= Work to complete =
1: In the article about Rudy Giuliani, why did he say the search warrant for his cellphone and other devices was illegal?
2: Summarize the article about Rudy Giuliani in two sentences.

A day after federal agents raided his home and office, Rudy Giuliani on Thursday night hoped to discredit the FBI’s criminal investigation of whether he acted as an unregistered foreign agent. To do so, Giuliani, President Donald Trump’s former attorney, appeared on Tucker Carlson’s show on Fox News and claimed the search warrant for his cellphone and other electronic devices was illegal because the materials were “from the iCloud.”

“There was no justification for that warrant,” Giuliani exclaimed, pointing the sky in reference to his iCloud. “It is an illegal, unconstitutional warrant.”

It was one of several bizarre claims made by Giuliani as federal authorities investigate his interactions with Ukrainian figures while he was Trump’s attorney, in which he sought information that might prove politically damaging to then-candidate Joe Biden and lobbied for the ouster of the U.S. ambassador to Ukraine.

As reported by The Washington Post, the FBI warned Giuliani in late 2019 that he was the target of a Russian influence operation aimed at circulating falsehoods intended to damage Biden politically ahead of last year’s election. The FBI also gave what is known as a defensive briefing to Sen. Ron Johnson, R-Wis., who, as chairman of the Senate Homeland Security and Governmental Affairs Committee, investigated Biden’s dealings with Ukraine while he was vice president.

Robert Costello, a lawyer for Giuliani, did not immediately respond to a request for comment Friday. Costello, in a statement earlier this week, said the Justice Department does not have a viable case against Giuliani. The former New York mayor has insisted that all of his activities in Ukraine were conducted on behalf of then-President Donald Trump.

Earlier on Thursday, Giuliani on his radio show slammed the Southern District of New York, the office he led as U.S. attorney in the 1980s that is now investigating him.


“You’re not going to stop me,” he said on his WABC radio show, adding that federal investigators are “jealous” of him. “And you’re not going to convict me of some phony crime.”

That bluster continued on Carlson’s prime-time show Thursday night, where an animated Giuliani spent most of the 10-minute interview attacking the president’s son, Hunter Biden, and his work in Ukraine. Republican senators suspected that the younger Biden’s position with a Ukrainian firm posed a conflict of interest to his father’s role shaping U.S. policy toward Ukraine, but later concluded in a report that Hunter Biden’s “problematic” position did not influence his father’s work or Obama administration policy.

Dataset items
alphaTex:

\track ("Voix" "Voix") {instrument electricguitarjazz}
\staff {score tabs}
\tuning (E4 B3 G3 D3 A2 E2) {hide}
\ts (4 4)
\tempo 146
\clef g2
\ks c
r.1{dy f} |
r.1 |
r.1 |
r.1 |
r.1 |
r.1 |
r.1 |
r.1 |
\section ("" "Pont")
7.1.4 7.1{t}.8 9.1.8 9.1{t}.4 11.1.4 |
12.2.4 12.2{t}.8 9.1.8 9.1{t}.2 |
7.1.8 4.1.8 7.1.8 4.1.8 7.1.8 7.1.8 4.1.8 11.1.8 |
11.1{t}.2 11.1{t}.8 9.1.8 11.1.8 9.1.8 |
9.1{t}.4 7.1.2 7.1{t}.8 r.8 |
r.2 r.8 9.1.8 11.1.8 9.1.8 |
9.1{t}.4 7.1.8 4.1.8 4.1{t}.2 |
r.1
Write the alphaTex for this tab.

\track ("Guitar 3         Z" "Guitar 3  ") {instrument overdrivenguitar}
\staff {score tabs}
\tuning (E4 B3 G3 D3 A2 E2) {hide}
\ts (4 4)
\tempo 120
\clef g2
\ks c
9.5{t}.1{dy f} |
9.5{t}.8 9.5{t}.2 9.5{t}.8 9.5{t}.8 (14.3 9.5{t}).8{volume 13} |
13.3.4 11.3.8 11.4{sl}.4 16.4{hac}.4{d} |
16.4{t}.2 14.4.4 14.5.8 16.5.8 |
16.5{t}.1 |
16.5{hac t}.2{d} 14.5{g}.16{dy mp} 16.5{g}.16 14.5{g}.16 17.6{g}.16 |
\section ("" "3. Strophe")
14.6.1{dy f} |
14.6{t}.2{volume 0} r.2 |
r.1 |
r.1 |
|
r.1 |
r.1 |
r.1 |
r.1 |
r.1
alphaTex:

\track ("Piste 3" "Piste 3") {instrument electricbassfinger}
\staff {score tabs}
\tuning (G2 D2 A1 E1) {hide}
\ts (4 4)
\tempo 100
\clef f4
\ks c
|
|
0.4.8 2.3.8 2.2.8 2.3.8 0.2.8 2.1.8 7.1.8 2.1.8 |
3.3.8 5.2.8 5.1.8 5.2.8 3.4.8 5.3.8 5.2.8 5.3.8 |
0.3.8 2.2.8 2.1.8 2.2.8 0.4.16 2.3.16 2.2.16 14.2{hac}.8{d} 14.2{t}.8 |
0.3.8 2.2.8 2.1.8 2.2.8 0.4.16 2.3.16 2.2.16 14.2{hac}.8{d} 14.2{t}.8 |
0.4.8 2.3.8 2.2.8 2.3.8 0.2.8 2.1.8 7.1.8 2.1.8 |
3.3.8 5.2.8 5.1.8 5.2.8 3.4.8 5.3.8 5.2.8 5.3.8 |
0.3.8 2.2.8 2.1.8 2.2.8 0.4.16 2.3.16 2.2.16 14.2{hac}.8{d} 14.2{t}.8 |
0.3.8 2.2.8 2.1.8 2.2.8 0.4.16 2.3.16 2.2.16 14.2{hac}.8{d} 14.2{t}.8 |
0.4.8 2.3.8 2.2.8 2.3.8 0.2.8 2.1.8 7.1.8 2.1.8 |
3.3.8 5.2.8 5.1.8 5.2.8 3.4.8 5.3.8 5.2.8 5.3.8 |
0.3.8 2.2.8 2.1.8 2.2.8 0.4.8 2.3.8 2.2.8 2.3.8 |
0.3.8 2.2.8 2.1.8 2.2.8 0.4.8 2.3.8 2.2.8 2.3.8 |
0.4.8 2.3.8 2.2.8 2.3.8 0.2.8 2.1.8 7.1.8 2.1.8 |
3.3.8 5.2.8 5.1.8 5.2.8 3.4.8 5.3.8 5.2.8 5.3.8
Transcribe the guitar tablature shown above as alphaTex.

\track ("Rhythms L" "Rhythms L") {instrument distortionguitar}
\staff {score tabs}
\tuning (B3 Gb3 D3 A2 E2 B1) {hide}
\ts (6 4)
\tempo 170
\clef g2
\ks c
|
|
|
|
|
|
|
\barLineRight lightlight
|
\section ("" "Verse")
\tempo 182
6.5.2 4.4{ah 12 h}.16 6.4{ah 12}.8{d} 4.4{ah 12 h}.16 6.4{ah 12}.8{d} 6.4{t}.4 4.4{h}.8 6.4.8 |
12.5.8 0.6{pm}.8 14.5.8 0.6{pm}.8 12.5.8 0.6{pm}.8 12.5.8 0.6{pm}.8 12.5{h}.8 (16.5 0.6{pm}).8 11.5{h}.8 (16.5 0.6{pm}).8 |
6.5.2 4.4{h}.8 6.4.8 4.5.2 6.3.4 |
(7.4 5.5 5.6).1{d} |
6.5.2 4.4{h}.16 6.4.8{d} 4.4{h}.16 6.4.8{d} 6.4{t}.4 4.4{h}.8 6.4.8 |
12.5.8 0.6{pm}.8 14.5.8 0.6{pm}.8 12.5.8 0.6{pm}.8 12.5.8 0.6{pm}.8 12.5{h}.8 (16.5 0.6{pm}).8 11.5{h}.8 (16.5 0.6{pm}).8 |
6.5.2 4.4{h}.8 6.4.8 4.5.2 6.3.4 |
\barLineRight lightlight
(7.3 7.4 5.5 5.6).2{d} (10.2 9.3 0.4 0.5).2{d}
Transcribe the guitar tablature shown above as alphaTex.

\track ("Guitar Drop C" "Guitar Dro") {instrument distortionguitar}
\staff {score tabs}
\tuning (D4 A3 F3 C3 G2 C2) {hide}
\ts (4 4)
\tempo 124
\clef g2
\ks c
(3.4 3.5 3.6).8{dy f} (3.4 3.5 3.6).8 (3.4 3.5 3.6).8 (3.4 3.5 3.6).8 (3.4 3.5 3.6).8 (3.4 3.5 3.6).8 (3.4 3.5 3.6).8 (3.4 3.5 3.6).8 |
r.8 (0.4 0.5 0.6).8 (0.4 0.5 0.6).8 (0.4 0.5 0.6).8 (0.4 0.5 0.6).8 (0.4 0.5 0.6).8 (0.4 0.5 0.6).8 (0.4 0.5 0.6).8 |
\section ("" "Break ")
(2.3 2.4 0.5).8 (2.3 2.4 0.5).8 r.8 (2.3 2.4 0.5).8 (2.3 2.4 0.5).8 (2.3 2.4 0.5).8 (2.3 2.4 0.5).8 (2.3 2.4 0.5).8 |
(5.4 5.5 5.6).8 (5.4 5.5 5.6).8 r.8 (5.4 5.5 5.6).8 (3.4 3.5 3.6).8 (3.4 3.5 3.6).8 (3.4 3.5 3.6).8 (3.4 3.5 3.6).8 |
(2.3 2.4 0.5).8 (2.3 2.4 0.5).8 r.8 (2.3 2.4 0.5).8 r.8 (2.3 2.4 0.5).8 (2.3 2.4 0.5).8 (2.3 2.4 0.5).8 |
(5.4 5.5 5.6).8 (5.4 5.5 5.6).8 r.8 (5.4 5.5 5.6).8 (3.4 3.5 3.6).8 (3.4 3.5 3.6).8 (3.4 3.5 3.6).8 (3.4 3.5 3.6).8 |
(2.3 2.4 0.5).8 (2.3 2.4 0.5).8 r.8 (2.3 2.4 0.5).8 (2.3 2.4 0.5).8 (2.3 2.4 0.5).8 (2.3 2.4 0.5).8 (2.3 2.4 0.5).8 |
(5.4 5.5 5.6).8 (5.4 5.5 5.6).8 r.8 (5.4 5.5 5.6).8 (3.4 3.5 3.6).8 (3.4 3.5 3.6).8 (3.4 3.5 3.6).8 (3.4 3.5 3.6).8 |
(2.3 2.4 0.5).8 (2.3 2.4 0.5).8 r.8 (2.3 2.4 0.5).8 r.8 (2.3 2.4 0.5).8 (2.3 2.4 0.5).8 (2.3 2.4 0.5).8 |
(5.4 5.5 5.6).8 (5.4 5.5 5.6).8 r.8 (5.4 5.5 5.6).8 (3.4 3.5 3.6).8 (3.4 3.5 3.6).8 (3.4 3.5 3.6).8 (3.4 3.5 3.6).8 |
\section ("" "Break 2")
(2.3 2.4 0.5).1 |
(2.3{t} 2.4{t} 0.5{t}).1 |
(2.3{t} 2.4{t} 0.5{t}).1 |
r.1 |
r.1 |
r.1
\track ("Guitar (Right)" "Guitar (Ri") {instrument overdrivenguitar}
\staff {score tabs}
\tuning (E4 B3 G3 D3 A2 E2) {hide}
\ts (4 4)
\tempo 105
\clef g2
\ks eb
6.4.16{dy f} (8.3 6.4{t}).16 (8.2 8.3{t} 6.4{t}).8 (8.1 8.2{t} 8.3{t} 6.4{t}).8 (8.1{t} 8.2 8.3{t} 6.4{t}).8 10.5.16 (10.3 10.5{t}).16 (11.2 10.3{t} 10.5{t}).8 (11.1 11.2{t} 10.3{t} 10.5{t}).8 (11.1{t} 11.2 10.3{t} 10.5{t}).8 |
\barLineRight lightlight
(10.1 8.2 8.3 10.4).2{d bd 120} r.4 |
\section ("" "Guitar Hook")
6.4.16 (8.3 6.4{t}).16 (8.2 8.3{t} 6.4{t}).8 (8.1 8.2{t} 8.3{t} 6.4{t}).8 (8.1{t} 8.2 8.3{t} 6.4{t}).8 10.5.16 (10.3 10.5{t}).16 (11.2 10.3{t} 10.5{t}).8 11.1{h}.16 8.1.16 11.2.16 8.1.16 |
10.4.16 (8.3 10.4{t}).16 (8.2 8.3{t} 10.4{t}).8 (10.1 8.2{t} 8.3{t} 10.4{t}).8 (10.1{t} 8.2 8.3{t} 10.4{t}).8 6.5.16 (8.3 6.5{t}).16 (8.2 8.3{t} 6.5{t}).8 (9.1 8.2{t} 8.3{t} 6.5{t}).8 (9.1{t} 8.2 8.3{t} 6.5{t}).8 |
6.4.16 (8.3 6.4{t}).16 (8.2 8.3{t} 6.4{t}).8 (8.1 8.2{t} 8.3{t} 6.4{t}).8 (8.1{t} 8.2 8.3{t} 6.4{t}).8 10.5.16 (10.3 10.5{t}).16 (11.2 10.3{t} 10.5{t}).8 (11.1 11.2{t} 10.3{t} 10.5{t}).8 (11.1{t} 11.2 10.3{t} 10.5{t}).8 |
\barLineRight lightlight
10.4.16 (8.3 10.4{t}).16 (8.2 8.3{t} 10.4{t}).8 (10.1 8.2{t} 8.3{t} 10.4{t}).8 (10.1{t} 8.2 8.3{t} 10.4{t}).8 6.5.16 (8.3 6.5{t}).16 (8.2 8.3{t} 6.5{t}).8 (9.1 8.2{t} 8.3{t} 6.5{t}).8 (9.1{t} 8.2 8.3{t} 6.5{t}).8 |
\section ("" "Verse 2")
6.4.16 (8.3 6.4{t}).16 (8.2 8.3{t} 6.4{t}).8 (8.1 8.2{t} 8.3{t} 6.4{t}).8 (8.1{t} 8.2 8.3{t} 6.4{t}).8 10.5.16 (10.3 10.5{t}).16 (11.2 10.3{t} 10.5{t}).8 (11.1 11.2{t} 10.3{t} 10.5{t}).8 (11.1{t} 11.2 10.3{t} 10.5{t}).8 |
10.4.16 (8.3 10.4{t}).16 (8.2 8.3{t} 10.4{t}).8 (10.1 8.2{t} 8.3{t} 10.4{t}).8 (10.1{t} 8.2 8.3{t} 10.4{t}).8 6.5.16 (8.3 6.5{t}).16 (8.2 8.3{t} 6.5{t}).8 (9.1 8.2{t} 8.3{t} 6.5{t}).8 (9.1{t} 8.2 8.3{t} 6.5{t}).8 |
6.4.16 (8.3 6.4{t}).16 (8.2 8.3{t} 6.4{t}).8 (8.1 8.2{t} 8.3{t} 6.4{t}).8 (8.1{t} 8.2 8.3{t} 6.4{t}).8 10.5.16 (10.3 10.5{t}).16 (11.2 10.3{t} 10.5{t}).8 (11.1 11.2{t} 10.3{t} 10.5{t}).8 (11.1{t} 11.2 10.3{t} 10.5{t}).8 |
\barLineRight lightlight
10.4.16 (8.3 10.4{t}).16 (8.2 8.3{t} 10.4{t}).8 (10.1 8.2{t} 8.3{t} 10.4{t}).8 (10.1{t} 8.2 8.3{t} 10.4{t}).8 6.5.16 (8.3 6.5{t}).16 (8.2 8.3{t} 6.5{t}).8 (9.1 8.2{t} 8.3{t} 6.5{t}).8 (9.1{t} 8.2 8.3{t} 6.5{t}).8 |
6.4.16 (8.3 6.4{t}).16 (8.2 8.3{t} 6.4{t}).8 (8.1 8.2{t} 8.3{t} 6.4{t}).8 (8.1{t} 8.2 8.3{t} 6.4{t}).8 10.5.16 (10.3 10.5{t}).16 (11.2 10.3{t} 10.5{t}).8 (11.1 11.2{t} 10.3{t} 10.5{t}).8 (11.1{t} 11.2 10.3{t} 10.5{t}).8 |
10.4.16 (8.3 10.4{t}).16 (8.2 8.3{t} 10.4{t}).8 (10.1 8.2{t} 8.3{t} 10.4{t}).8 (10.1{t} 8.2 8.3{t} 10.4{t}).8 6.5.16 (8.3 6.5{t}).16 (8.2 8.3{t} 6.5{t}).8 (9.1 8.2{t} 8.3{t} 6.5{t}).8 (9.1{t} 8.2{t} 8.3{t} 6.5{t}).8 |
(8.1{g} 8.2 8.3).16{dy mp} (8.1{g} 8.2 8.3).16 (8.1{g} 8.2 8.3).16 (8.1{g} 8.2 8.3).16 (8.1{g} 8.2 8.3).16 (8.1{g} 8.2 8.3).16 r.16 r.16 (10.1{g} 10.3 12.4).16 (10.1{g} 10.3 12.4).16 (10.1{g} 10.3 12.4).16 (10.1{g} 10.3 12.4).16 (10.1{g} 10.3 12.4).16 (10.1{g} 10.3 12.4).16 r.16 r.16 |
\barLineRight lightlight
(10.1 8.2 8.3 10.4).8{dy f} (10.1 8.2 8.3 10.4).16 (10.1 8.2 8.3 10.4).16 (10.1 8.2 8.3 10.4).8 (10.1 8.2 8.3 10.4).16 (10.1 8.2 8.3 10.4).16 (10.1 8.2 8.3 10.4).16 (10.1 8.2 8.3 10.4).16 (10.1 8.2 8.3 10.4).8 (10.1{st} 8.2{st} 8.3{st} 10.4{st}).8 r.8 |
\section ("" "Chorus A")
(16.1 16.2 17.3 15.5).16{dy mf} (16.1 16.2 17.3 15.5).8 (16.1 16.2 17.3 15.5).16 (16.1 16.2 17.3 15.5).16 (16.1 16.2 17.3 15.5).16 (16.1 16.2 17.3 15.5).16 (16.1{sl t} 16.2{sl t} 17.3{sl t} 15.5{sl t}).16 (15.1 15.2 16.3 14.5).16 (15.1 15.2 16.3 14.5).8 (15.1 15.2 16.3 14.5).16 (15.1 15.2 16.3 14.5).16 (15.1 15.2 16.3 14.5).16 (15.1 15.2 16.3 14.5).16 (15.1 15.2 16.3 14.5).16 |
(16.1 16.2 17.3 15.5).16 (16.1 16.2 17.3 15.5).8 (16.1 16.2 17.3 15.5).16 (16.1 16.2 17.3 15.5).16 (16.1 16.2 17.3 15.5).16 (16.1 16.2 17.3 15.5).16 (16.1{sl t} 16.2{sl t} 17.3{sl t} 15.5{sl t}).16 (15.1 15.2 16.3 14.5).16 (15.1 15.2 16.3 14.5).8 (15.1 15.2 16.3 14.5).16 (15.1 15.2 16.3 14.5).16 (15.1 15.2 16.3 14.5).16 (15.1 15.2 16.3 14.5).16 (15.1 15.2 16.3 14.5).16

= Written answers =
1: He claimed it was illegal because the materials were "from the iCloud."

2: A day after federal agents raided his home and office in a criminal investigation of whether he acted as an unregistered foreign agent, Rudy Giuliani went on Tucker Carlson's Fox News show and called the search warrant for his devices illegal. Earlier that day he slammed the Southern District of New York on his radio show, and he spent most of the Carlson interview attacking Hunter Biden and his work in Ukraine.